11

I've been following this answer to use ffmpeg to convert and play some of my Audible audio-books in LinuxMint. Each book is a single source-file, but I've noticed that ffmpeg lists all the chapters at the start of conversion.

Is there a way to get ffmpeg to split the the book into chapters - convert each chapter into separate files (split by chapters)? Preferably by ffmpeg alone, but using other programs/scripts (together with ffmpeg) is also an option...

(I've seen a few other answers about splitting DVDs into chunks of even lengths or into chapters (using ffmpeg and a python-script), but that's not quite what I'm after, so I'm hoping it was a simpler way of doing it...)

5 Answers 5

12

I've been doing exactly this myself recently: as Nemo commented above - ffprobe gives you a json file with the chapter start and ends easily using the command...
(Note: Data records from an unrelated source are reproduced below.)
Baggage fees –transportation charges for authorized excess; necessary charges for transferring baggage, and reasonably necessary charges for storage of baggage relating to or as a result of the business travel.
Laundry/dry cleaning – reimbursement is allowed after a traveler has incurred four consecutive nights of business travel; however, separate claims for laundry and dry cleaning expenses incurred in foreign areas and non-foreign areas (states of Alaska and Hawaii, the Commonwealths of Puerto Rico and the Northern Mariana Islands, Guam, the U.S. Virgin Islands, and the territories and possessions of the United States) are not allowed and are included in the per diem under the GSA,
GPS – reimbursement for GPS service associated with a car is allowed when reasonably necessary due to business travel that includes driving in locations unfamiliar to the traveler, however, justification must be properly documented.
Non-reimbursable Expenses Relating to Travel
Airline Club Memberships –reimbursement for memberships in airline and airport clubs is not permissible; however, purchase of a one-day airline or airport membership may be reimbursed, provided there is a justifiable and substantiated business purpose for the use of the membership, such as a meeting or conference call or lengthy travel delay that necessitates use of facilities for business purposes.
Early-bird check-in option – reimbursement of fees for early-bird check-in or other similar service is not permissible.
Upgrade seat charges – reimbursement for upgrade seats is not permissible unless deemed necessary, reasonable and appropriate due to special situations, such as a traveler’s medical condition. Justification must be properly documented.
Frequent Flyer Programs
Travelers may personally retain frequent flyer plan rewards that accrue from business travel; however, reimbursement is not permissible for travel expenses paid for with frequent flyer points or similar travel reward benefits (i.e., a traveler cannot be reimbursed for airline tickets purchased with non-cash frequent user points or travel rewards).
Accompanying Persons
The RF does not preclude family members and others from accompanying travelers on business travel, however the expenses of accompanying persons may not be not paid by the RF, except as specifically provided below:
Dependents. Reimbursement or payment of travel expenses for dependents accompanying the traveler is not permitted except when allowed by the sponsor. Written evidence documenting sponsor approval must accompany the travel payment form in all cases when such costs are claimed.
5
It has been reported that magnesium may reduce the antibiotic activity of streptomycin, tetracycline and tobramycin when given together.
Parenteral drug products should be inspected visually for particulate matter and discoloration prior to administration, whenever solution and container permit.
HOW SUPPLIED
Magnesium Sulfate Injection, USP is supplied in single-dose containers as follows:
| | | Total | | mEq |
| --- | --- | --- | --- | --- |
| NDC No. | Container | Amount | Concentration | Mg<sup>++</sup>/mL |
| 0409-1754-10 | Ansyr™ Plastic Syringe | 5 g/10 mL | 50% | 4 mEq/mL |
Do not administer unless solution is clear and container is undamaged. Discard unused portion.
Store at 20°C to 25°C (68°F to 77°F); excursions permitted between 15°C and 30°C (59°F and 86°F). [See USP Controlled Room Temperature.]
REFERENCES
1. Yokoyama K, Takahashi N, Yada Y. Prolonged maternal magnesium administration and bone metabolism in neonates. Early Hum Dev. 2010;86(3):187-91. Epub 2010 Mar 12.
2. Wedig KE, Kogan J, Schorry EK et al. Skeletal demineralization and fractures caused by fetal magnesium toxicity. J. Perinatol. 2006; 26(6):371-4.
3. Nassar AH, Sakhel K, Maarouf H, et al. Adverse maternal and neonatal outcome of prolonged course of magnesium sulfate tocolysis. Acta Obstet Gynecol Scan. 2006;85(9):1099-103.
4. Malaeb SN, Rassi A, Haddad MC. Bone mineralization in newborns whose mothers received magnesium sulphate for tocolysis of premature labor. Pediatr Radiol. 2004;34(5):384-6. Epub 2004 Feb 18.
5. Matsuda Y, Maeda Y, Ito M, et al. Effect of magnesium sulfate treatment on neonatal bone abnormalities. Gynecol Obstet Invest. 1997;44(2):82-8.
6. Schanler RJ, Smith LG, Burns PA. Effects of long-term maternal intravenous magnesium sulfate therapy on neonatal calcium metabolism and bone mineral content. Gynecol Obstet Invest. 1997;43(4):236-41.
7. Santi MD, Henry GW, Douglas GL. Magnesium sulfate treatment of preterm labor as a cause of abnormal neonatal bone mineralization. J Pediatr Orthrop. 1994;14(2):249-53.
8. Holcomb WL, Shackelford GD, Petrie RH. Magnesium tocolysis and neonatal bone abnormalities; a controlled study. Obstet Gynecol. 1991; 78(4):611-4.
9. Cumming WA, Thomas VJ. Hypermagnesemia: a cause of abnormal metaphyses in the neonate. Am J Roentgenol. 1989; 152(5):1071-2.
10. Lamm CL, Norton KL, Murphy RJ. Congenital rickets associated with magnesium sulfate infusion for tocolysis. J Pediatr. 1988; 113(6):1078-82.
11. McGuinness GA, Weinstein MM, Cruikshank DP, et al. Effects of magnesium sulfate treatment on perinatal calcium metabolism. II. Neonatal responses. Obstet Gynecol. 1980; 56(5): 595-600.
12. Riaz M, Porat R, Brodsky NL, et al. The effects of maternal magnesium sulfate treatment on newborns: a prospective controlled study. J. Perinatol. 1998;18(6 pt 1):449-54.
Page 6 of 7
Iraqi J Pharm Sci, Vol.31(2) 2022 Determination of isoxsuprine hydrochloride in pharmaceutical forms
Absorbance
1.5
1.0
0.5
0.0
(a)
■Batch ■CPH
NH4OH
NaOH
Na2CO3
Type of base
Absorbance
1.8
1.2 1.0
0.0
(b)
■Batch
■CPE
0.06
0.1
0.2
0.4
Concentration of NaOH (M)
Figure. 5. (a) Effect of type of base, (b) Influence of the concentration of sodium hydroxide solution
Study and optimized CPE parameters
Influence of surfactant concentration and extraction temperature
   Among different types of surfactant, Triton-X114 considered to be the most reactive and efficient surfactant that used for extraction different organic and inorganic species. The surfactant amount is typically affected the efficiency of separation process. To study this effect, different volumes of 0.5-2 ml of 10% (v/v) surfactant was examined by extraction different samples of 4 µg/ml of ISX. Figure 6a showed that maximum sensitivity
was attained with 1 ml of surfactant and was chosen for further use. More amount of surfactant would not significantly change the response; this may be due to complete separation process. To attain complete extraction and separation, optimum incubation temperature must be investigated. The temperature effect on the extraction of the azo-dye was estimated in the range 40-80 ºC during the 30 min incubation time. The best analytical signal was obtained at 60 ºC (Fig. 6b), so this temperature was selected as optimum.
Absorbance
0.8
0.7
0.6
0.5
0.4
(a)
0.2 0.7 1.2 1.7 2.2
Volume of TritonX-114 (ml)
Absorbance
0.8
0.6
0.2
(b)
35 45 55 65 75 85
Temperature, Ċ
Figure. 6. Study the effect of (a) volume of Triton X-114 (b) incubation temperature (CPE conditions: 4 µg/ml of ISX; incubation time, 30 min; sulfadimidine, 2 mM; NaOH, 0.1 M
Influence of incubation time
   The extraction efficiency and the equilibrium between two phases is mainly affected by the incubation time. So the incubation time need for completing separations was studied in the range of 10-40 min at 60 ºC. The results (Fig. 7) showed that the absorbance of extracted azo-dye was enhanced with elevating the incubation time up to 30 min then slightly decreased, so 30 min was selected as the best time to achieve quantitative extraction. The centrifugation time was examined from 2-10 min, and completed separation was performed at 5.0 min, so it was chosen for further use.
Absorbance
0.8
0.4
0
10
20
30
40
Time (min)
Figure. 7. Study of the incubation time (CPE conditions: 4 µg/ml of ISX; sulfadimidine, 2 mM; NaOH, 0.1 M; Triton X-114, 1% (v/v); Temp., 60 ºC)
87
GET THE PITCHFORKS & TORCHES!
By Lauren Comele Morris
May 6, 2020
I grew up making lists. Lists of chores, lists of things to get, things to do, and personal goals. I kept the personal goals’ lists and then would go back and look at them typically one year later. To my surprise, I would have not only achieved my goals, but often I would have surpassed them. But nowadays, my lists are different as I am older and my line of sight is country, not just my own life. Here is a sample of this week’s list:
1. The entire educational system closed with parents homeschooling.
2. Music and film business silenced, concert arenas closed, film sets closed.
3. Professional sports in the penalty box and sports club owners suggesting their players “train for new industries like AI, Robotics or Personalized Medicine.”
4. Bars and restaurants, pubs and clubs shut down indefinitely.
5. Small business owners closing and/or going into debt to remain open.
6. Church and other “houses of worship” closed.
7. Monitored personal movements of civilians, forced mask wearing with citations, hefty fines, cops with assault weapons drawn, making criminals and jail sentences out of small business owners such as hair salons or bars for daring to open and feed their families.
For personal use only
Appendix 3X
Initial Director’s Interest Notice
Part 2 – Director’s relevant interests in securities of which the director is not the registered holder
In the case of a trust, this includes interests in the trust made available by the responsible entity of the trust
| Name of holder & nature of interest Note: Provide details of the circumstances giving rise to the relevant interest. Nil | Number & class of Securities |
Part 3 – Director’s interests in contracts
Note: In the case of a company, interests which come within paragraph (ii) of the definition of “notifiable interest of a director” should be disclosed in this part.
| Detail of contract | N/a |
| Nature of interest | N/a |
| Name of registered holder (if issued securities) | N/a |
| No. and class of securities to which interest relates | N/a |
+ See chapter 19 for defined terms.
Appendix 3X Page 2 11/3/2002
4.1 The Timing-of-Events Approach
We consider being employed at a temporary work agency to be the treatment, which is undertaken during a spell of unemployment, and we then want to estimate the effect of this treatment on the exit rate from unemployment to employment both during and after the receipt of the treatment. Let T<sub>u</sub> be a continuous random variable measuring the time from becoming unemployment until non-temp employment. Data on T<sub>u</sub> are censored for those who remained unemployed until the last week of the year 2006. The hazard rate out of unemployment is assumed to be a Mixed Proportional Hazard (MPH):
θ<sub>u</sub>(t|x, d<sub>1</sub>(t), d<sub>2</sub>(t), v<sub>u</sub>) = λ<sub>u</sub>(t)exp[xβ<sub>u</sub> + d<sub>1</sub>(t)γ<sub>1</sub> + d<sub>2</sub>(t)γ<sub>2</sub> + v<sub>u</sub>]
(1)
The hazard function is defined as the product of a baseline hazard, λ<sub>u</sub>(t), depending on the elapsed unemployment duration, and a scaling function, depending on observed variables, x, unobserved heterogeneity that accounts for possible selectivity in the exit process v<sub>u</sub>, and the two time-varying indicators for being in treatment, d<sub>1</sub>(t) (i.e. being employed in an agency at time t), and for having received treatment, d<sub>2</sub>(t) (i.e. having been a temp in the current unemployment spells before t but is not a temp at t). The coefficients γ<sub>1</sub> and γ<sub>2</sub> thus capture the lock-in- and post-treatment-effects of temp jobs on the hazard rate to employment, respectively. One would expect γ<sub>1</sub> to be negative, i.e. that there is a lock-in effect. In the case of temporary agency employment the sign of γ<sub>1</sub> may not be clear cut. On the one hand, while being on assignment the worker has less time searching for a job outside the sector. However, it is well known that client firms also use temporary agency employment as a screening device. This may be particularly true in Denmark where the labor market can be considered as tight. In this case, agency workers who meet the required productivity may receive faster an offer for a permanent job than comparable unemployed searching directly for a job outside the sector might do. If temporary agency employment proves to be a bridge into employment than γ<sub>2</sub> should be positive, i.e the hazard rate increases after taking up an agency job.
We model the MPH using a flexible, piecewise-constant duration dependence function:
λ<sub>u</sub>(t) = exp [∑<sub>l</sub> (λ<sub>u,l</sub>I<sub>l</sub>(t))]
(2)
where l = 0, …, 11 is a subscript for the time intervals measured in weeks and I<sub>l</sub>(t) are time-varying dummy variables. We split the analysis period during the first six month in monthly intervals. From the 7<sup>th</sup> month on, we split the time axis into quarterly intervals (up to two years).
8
ffprobe -i fileName -print_format json -show_chapters

If you add -sexagesimal to the command it creates a slightly more human readable output IMO and the output can be redirected to a file for later processing.

FFmpeg needs a little help so I also used jg and AtomicParsley - the former to parse the JSON file, the latter to add images and metadata to the resultant m4b file.

The script also supports outputting with an m4a file, or conversion to mp3 as required - simple call it with the parameters $1 - input file and (optionally) $2 output type - defaults to m4b.

Using that as a basis I created the following script...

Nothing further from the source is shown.